M. Âkif, l873'te İstanbul'da doğmuştur. Babası, Kosova'nın Türklerce İpek denilen Pec (Pek) kasabasından göçtüğü için, İpekli Hoca diye tanınan bir müderristir. M. Âkif; ilkokul, orta ve liseden sonra "Mülkiye Mektebi"ne devam ettiyse de burayı bırakıp "Yüksek Baytar Mektebi"ne gitmiştir. Mezun olduktan sonra da, baytar (veteriner) olarak göreve başlamıştır. Öte yandan da nazım ve nesir olarak yazmayı sürdürmektedir. Özellikle şiir alanında yıldızı parlayan bir yazar olmuştur. M. Âkif öncelikle asil, dürüst ve samimi bir kişiliktir. Bu sıfatlarına, yazarlığını da ekleyip "Millî Mücadele"ye katılmıştır. Kendi çapında yararlı da olmuştur. Cumhuriyet'e dargınlığı, bizim de ona darılmamız için gerekçe olmamalıdır. ona saygı duymamıza engel de olmamalıdır. M. Âkif, yanılmış da olsa ülkeye zarar vermemiştir. O, asla bir vatan haini düzeyine inmemiştir. Bir kusur etmişse eğer, bağışlanmalı; ruhu incitilmemelidir.
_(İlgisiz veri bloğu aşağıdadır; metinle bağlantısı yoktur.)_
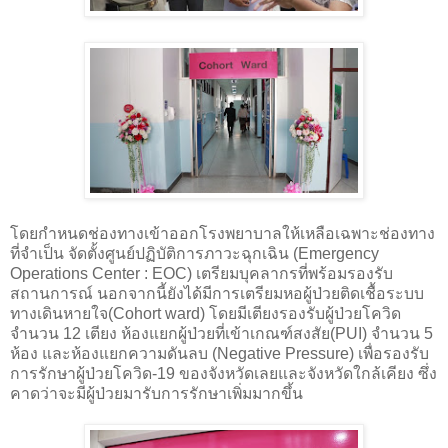
โดยกำหนดช่องทางเข้าออกโรงพยาบาลให้เหลือเฉพาะช่องทาง
ที่จำเป็น จัดตั้งศูนย์ปฏิบัติการภาวะฉุกเฉิน (
Emergency
Operations Center : EOC)
เตรียมบุคลากรที่พร้อมรองรับ
สถานการณ์ นอกจากนี้ยังได้มีการเตรียมหอผู้ป่วยติดเชื้อระบบ
ทางเดินหายใจ(
Cohort ward)
โดยมีเตียงรองรับผู้ป่วยโควิด
จำนวน 12 เตียง ห้องแยกผู้ป่วยที่เข้าเกณฑ์สงสัย(
PUI)
จำนวน
5
ห้อง และห้องแยกความดันลบ (
Negative Pressure)
เพื่อรองรับ
การรักษาผู้ป่วยโควิด-19 ของจังหวัดเลยและจังหวัดใกล้เคียง ซึ่ง
คาดว่าจะมีผู้ป่วยมารับการรักษาเพิ่มมากขึ้น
M. Âkif ve H.Suphi... Millî marşımızı yazan ve kabulünde etkin olan iki kimlik. Kısaca ve basit bir tanımla, sağcı ve solcu diyebileceğimiz bu iki değer, bizi şöyle bir noktaya götürmüşlerdir: Her ikisi de Arnavut kökenlidirler. Birinin ülkesini ne kadar sevdiğini, millî marşın güftesinde görmek yeteri kadar mümkündür. Diğeriyse,Türkçülüğün bayraktarlığını yaparken, alt kimliğini herhâlde hatırlamamıştır bile. H. Suphi, öylesine bir Türk milliyetçisidir ki, bunu vurgulamak için ya da başka amaçla olsun, onun adına faşist damgasını vuranlar bile olmuştur! Kendisi, Bükreş elçisiyken, neredeyse kaybolmakta olan Gagavuz Türklerini bulmuş, onlara kimliklerini hatırlatmış, bir takım yardımlar yaparak bugünlere gelebilmelerini temin etmiştir.
Irkçılıktan arınıp, mensup olduğu ülkenin çıkarlarına hizmet etmek...
Yaşadığı kültürü içine sindirebilmek...
İşte gerçek milliyetçilik budur!..
Bugün vatandaşımız olan bazılarının bundan öğrenecekleri çok şey olmalıdır.